Girl Guides set to sell new cookies

Dare to be different.
The Girl Guides of Canada has taken this saying to heart since awarding its time-honoured Girl Guide Cookie Campaign contract to Canadian cookie manufacturer Dare Foods Ltd. of Kitchener, Ont.
After a 40-year relationship with Nabisco/Christie Brown & Co., the Girl Guides awarded the contract to the Canadian company because it was a better fit for them, not because of dissatisfaction with the larger American cookie-maker.
Available this spring, the new chocolate and vanilla creme cookies will be produced in a peanut-free facility dedicated specifically to the Girl Guide contract.

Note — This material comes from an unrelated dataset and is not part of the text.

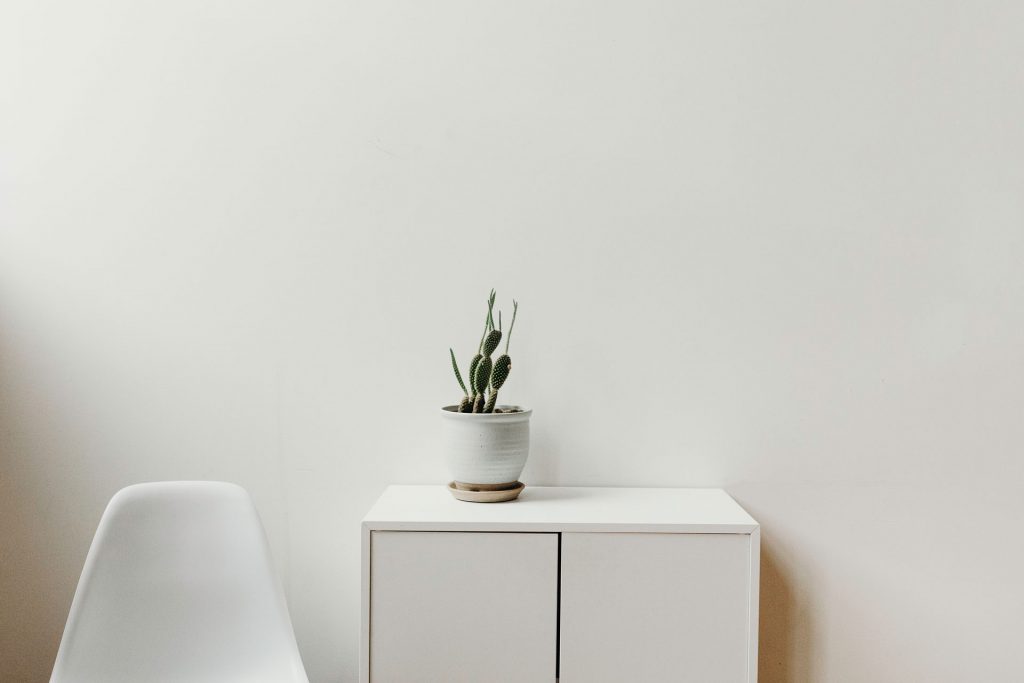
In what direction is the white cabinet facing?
toward the camera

The cookies are remarkably similar in taste to the originals, though connoisseurs of the old cookie may be able to detect slight differences between the old and new varieties, especially the chocolate.
A new chocolatey mint cookie will be unveiled for the fall campaign and promises to be just as delicious.
The cookies also bear a new design representing the forward movement of Guiding and symbolizing the dynamism of the new Girl Guide experience: fun, friendship, and new activities for girls.
The cookies even come in a new bright, colourful, and fun-looking box. Accompanying the cookies is the slogan, “Great food for growing girls.”
The tradition of the cookie campaign started in 1927 in Regina, Sask. when a Guider began raising funds for her Girl Guides by baking and boxing cookies for her girls to sell to neighbours and friends.
It continues today—more than 75 years later—as a way of raising money to help fund the Guiding movement in Canada. It funds innovative programs and activities, helps girls attend events and camps, trains leaders, and maintains camps and properties.
As the box says: “Funds raised from the sale of Girl Guide cookies are used to create fun, active, and friendship-filled experiences for girls and young women, giving them opportunities to develop self-confidence, show kindness, and connect with our wider world.”
The campaign also is a way of teaching the girls useful skills like planning and goal setting, communication and sales, safety awareness, problem-solving and decision-making, money and time management, teamwork, and customer service.
The campaign sells more than six million boxes per year across Canada, raising $14 million.
This spring, the cost of each box of cookies will be set nation-wide at $4. In the past, the price has fluctuated from province to province.
Cookies will be available here April 1-2 when the girls “blitz” the town door-to-door, then will be available from members and organizers after that.